▽

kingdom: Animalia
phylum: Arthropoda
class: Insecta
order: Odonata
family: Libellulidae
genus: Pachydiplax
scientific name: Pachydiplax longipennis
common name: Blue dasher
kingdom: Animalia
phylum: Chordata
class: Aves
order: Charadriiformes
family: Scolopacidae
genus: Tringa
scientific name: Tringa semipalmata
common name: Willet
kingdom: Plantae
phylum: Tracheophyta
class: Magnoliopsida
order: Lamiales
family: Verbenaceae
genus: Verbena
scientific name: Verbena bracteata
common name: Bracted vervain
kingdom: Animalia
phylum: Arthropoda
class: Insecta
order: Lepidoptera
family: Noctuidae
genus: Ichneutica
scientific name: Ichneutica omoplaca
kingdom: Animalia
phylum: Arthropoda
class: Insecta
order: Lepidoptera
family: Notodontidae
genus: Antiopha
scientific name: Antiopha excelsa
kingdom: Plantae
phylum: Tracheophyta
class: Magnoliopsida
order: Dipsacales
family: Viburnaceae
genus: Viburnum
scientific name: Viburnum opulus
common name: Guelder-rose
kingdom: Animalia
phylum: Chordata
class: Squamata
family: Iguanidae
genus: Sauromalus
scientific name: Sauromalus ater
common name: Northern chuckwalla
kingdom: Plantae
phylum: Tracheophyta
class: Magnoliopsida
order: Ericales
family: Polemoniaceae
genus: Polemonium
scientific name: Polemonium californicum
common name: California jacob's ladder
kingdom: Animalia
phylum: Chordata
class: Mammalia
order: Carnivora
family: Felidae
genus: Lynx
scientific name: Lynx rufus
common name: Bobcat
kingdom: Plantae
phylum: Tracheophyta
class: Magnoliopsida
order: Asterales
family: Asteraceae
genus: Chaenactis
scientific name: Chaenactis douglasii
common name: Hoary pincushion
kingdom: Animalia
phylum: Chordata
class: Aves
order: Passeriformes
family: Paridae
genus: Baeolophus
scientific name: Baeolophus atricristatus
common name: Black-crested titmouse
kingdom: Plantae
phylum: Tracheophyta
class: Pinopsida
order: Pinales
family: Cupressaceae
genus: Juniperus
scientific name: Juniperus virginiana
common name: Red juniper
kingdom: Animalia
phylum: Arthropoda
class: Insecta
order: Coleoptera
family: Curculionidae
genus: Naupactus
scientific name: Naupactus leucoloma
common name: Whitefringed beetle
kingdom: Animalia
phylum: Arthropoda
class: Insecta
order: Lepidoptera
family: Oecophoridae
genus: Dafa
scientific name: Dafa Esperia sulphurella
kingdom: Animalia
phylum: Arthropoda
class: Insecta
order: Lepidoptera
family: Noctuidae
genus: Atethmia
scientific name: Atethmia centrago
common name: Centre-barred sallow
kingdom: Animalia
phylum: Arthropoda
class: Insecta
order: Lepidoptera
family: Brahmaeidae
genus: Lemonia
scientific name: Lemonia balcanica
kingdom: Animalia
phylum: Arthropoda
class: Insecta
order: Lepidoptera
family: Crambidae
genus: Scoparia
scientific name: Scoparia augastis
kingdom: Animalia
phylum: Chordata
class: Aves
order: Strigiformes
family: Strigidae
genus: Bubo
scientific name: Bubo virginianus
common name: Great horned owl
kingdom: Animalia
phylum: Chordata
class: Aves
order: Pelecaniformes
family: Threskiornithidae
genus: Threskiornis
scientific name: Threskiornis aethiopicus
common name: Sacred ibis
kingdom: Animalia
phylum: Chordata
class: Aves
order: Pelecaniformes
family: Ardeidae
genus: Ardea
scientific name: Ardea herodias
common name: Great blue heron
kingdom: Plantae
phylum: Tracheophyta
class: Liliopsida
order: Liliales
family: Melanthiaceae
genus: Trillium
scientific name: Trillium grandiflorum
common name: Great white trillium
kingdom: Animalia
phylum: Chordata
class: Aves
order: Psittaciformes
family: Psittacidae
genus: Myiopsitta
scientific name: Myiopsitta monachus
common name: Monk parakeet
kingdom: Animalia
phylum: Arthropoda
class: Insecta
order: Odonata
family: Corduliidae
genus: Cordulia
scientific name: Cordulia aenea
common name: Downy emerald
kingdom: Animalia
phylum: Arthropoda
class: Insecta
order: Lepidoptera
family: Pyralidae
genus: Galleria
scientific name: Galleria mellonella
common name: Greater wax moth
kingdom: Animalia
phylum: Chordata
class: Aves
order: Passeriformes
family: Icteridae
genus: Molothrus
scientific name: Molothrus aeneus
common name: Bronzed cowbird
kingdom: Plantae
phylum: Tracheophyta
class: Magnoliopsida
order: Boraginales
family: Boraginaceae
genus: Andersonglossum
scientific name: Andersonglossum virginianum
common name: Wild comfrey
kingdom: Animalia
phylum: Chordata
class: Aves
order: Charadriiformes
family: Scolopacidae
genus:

△

▶ _What you will do_
Format every line of the material above as a JSON list of strings, with one string per line and any blank lines omitted.

▶ _Result of this task_
[
  "kingdom: Animalia",
  "phylum: Arthropoda",
  "class: Insecta",
  "order: Odonata",
  "family: Libellulidae",
  "genus: Pachydiplax",
  "scientific name: Pachydiplax longipennis",
  "common name: Blue dasher",
  "kingdom: Animalia",
  "phylum: Chordata",
  "class: Aves",
  "order: Charadriiformes",
  "family: Scolopacidae",
  "genus: Tringa",
  "scientific name: Tringa semipalmata",
  "common name: Willet",
  "kingdom: Plantae",
  "phylum: Tracheophyta",
  "class: Magnoliopsida",
  "order: Lamiales",
  "family: Verbenaceae",
  "genus: Verbena",
  "scientific name: Verbena bracteata",
  "common name: Bracted vervain",
  "kingdom: Animalia",
  "phylum: Arthropoda",
  "class: Insecta",
  "order: Lepidoptera",
  "family: Noctuidae",
  "genus: Ichneutica",
  "scientific name: Ichneutica omoplaca",
  "kingdom: Animalia",
  "phylum: Arthropoda",
  "class: Insecta",
  "order: Lepidoptera",
  "family: Notodontidae",
  "genus: Antiopha",
  "scientific name: Antiopha excelsa",
  "kingdom: Plantae",
  "phylum: Tracheophyta",
  "class: Magnoliopsida",
  "order: Dipsacales",
  "family: Viburnaceae",
  "genus: Viburnum",
  "scientific name: Viburnum opulus",
  "common name: Guelder-rose",
  "kingdom: Animalia",
  "phylum: Chordata",
  "class: Squamata",
  "family: Iguanidae",
  "genus: Sauromalus",
  "scientific name: Sauromalus ater",
  "common name: Northern chuckwalla",
  "kingdom: Plantae",
  "phylum: Tracheophyta",
  "class: Magnoliopsida",
  "order: Ericales",
  "family: Polemoniaceae",
  "genus: Polemonium",
  "scientific name: Polemonium californicum",
  "common name: California jacob's ladder",
  "kingdom: Animalia",
  "phylum: Chordata",
  "class: Mammalia",
  "order: Carnivora",
  "family: Felidae",
  "genus: Lynx",
  "scientific name: Lynx rufus",
  "common name: Bobcat",
  "kingdom: Plantae",
  "phylum: Tracheophyta",
  "class: Magnoliopsida",
  "order: Asterales",
  "family: Asteraceae",
  "genus: Chaenactis",
  "scientific name: Chaenactis douglasii",
  "common name: Hoary pincushion",
  "kingdom: Animalia",
  "phylum: Chordata",
  "class: Aves",
  "order: Passeriformes",
  "family: Paridae",
  "genus: Baeolophus",
  "scientific name: Baeolophus atricristatus",
  "common name: Black-crested titmouse",
  "kingdom: Plantae",
  "phylum: Tracheophyta",
  "class: Pinopsida",
  "order: Pinales",
  "family: Cupressaceae",
  "genus: Juniperus",
  "scientific name: Juniperus virginiana",
  "common name: Red juniper",
  "kingdom: Animalia",
  "phylum: Arthropoda",
  "class: Insecta",
  "order: Coleoptera",
  "family: Curculionidae",
  "genus: Naupactus",
  "scientific name: Naupactus leucoloma",
  "common name: Whitefringed beetle",
  "kingdom: Animalia",
  "phylum: Arthropoda",
  "class: Insecta",
  "order: Lepidoptera",
  "family: Oecophoridae",
  "genus: Dafa",
  "scientific name: Dafa Esperia sulphurella",
  "kingdom: Animalia",
  "phylum: Arthropoda",
  "class: Insecta",
  "order: Lepidoptera",
  "family: Noctuidae",
  "genus: Atethmia",
  "scientific name: Atethmia centrago",
  "common name: Centre-barred sallow",
  "kingdom: Animalia",
  "phylum: Arthropoda",
  "class: Insecta",
  "order: Lepidoptera",
  "family: Brahmaeidae",
  "genus: Lemonia",
  "scientific name: Lemonia balcanica",
  "kingdom: Animalia",
  "phylum: Arthropoda",
  "class: Insecta",
  "order: Lepidoptera",
  "family: Crambidae",
  "genus: Scoparia",
  "scientific name: Scoparia augastis",
  "kingdom: Animalia",
  "phylum: Chordata",
  "class: Aves",
  "order: Strigiformes",
  "family: Strigidae",
  "genus: Bubo",
  "scientific name: Bubo virginianus",
  "common name: Great horned owl",
  "kingdom: Animalia",
  "phylum: Chordata",
  "class: Aves",
  "order: Pelecaniformes",
  "family: Threskiornithidae",
  "genus: Threskiornis",
  "scientific name: Threskiornis aethiopicus",
  "common name: Sacred ibis",
  "kingdom: Animalia",
  "phylum: Chordata",
  "class: Aves",
  "order: Pelecaniformes",
  "family: Ardeidae",
  "genus: Ardea",
  "scientific name: Ardea herodias",
  "common name: Great blue heron",
  "kingdom: Plantae",
  "phylum: Tracheophyta",
  "class: Liliopsida",
  "order: Liliales",
  "family: Melanthiaceae",
  "genus: Trillium",
  "scientific name: Trillium grandiflorum",
  "common name: Great white trillium",
  "kingdom: Animalia",
  "phylum: Chordata",
  "class: Aves",
  "order: Psittaciformes",
  "family: Psittacidae",
  "genus: Myiopsitta",
  "scientific name: Myiopsitta monachus",
  "common name: Monk parakeet",
  "kingdom: Animalia",
  "phylum: Arthropoda",
  "class: Insecta",
  "order: Odonata",
  "family: Corduliidae",
  "genus: Cordulia",
  "scientific name: Cordulia aenea",
  "common name: Downy emerald",
  "kingdom: Animalia",
  "phylum: Arthropoda",
  "class: Insecta",
  "order: Lepidoptera",
  "family: Pyralidae",
  "genus: Galleria",
  "scientific name: Galleria mellonella",
  "common name: Greater wax moth",
  "kingdom: Animalia",
  "phylum: Chordata",
  "class: Aves",
  "order: Passeriformes",
  "family: Icteridae",
  "genus: Molothrus",
  "scientific name: Molothrus aeneus",
  "common name: Bronzed cowbird",
  "kingdom: Plantae",
  "phylum: Tracheophyta",
  "class: Magnoliopsida",
  "order: Boraginales",
  "family: Boraginaceae",
  "genus: Andersonglossum",
  "scientific name: Andersonglossum virginianum",
  "common name: Wild comfrey",
  "kingdom: Animalia",
  "phylum: Chordata",
  "class: Aves",
  "order: Charadriiformes",
  "family: Scolopacidae",
  "genus:"
]